NCRI - The majority of street children in Iran are over 10 years old with an average income of 23,000 tomans, about 7 dollars, per day according to a recent study by a state organization.
Based on a study by the State Welfare Organization most of these children are engaged in routine work, in particular street vending (73.2%), porterage (6.8%) and playing music (6.4%) or semi-routine work of garbage searching and collecting bread waste (9.6%) and panhandling (5.7%).
A very small number of children (2%) are also engaged in the drug trade and pickpocketing.
Street children live in dire conditions where they survive in abandoned buildings, containers, automobiles, parks, or even on the street itself.
Street children experience a series of social and psychological traumas on the streets on a daily basis.
Street children experience a series of social and psychological traumas on the streets on a daily basis.
The quantitative data based on the study shows that 40.2% of the kids have mentioned heat and cold tolerance, 34.9% have mentioned confiscated goods, 33.2% stated being involved in a car accident and 26.7% mentioned some sort of other illness.
Among the children’s numerous experiences that have been quoted by several children’s organizations, violence from the public, peers and police officers are common occurrences in the lives of street children.
About 27.4% of children have reported being insulted and beaten by guards, 26.6% have gone through peer-beating, 16.2% have been insulted and beaten by people, while 4.5% have reported sexual abuse, the study claims.
Street children in Iran, compared with the general population, have a higher alcohol and drug consumption rate under the age of 18 years. About 17.3% of street children have had alcohol at least once in their lifetime, and about 7% of street kids drink alcohol every day.
The age of starting drugs among street children is actually quite low, where about 56 per cent started using before the age of 14. Many children in this study claim that this addiction runs in the family where 43.8% have reported an addict father and 36.9% have reported close friends being addicts.
About a third of children on the streets of Tehran (31%) have reported leaving home because of family problems, where 23.9% of children have reported a history of physical abuse.
These street children come from families that do not have a desirable economic situation, where fathers are unemployed and there is a weak participation from the mothers towards the family income.
Determining the numbers of street children in Iran is a virtually impossible. In a 2005 report by the U.S. State Department, by the Iranian government’s own admission, 60,000 street children were accounted for in Iran.

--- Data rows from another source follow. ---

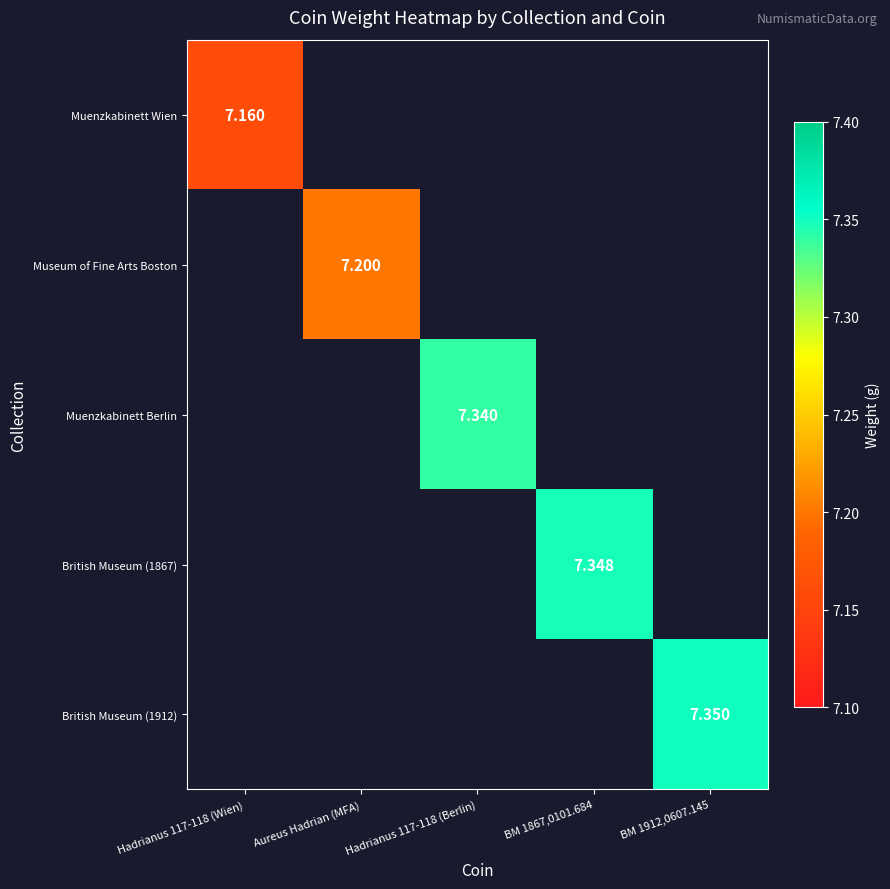

At which label does Muenzkabinett Berlin first exceed 7?

Hadrianus 117-118 (Berlin)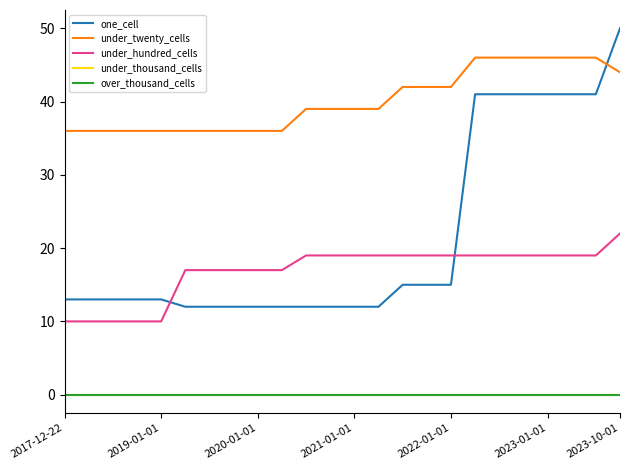

Does the chart have visible grid lines?

No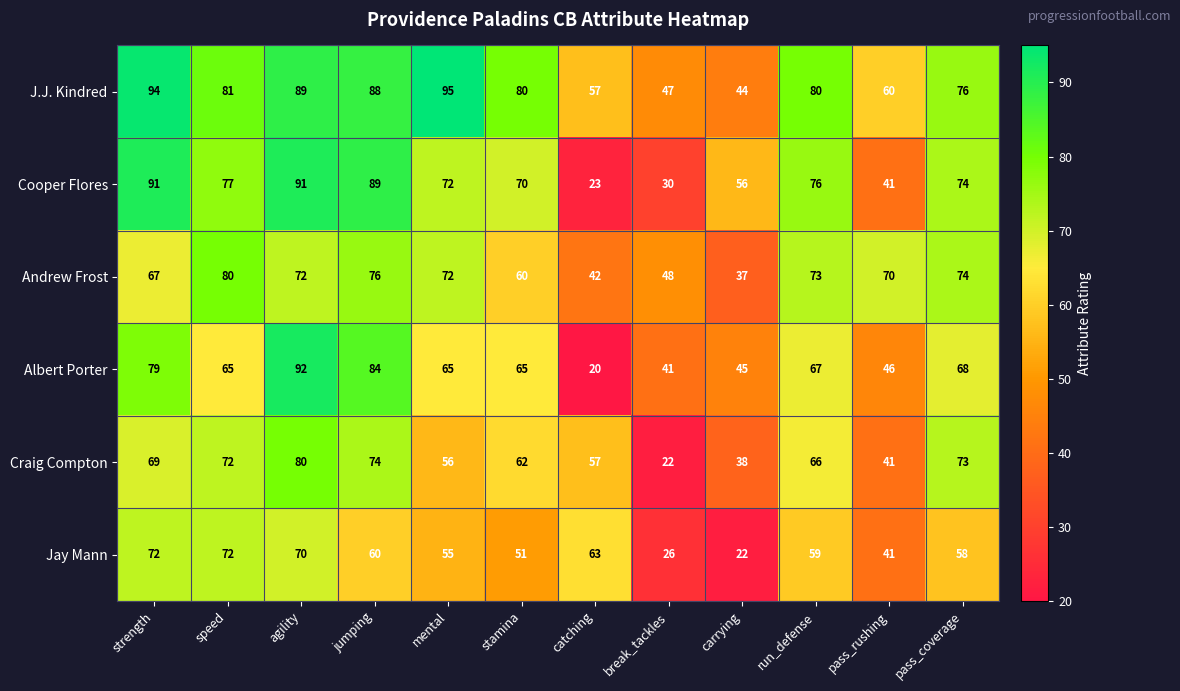

Where is J.J. Kindred nearest to the value 69?

pass_coverage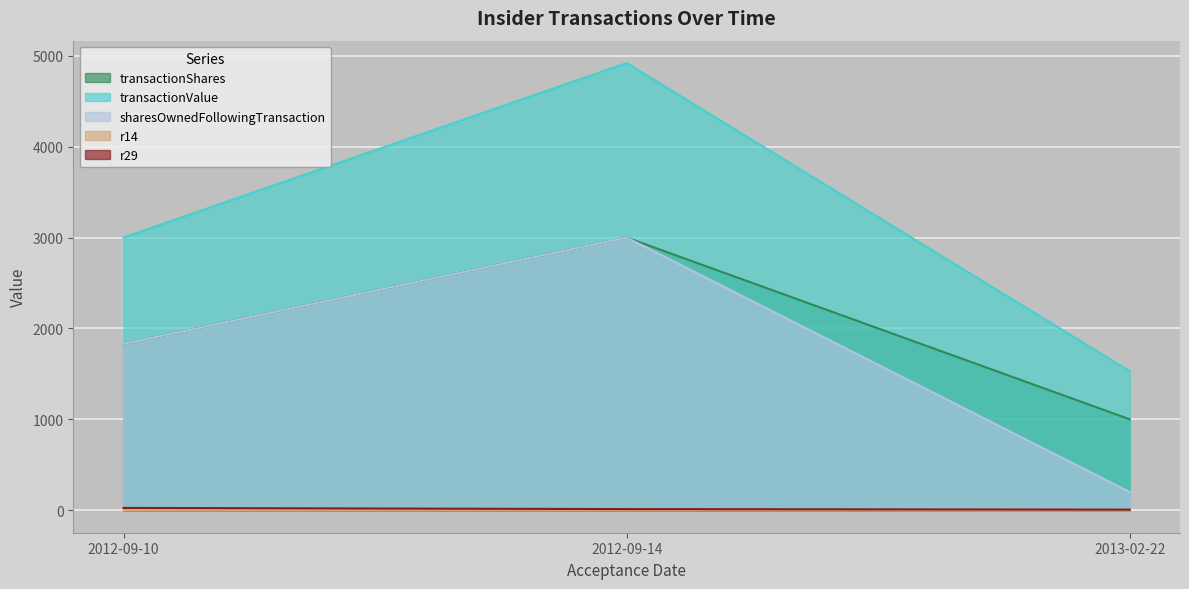

What is the value of the sharesOwnedFollowingTransaction point at the 3rd from the left?

200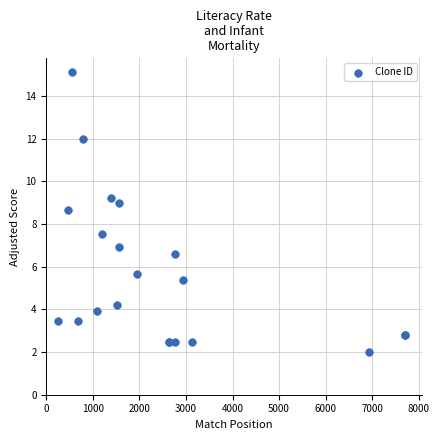

What Y value in the scatter plot is closest to 8?

7.6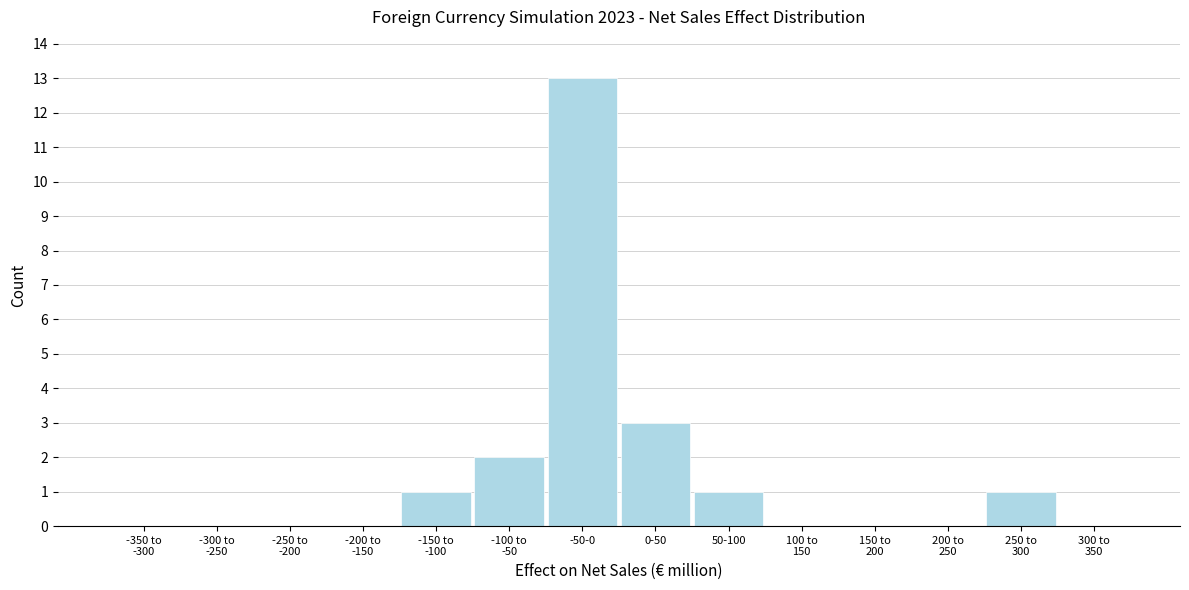

At which label is the value closest to 6?

0-50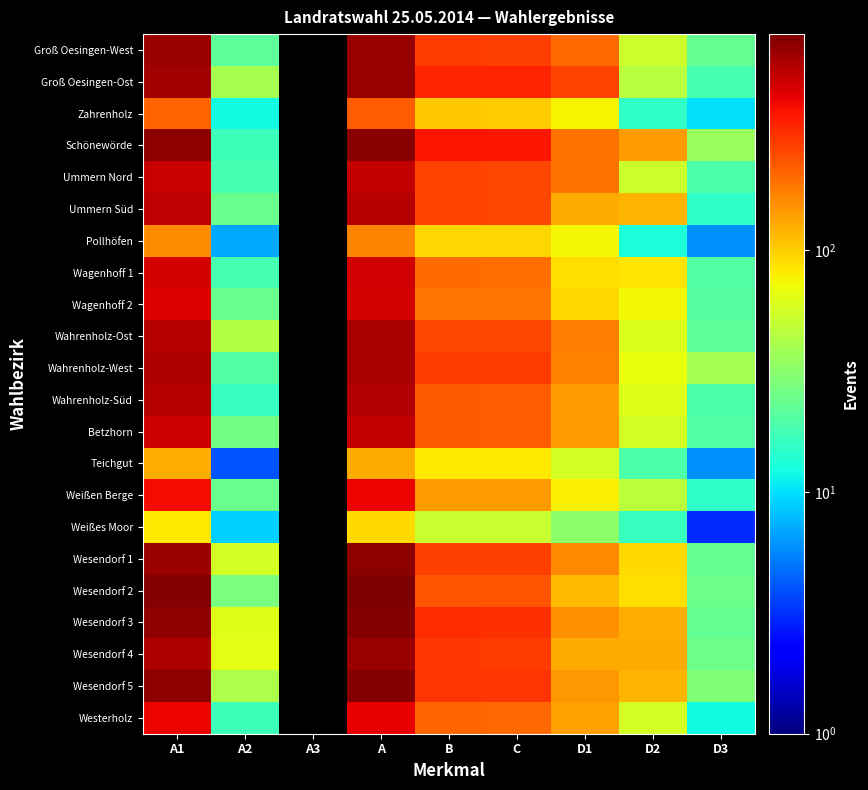

True or false: Weißes Moor has a value of 3.0 at D3.

True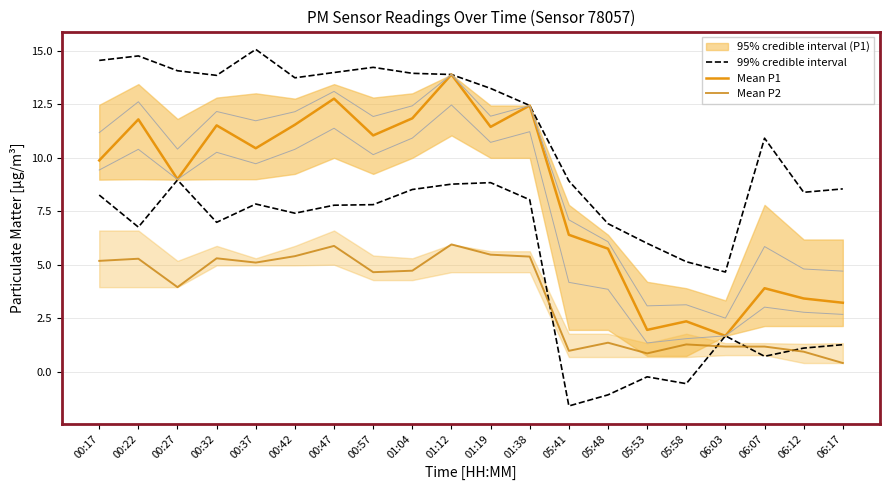

What is the total value across all series at 01:19?

30.2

Numerous child rights organizations suspect that the number is substantially higher, citing figures of 200,000 or more. Of this number, about 55 percent are the children of Afghan refugees.
The atrocities these children experience are the blatant fault of the Iranian regime and are in direct conflict with the ‘Convention of Rights of Children’ that demands that children have to be looked after by the state if their own families cannot provide for them.
However, no such step is being taken by the mullahs for the betterment of these children, where they are too busy building up nuclear weapons and exporting terrorism and fundamentalism.